What the task requires: Copy each of the lines below character for character, keeping them in the same order.

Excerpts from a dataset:
########################################

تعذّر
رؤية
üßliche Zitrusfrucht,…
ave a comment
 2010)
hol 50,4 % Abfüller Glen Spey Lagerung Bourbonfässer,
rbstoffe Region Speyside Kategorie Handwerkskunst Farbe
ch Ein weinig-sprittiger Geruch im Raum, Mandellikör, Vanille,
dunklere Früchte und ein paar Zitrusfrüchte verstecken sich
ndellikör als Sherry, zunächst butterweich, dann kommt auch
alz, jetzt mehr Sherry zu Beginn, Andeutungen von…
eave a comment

########################################

Answer space:
تعذّر
رؤية
üßliche Zitrusfrucht,…
ave a comment
 2010)
hol 50,4 % Abfüller Glen Spey Lagerung Bourbonfässer,
rbstoffe Region Speyside Kategorie Handwerkskunst Farbe
ch Ein weinig-sprittiger Geruch im Raum, Mandellikör, Vanille,
dunklere Früchte und ein paar Zitrusfrüchte verstecken sich
ndellikör als Sherry, zunächst butterweich, dann kommt auch
alz, jetzt mehr Sherry zu Beginn, Andeutungen von…
eave a comment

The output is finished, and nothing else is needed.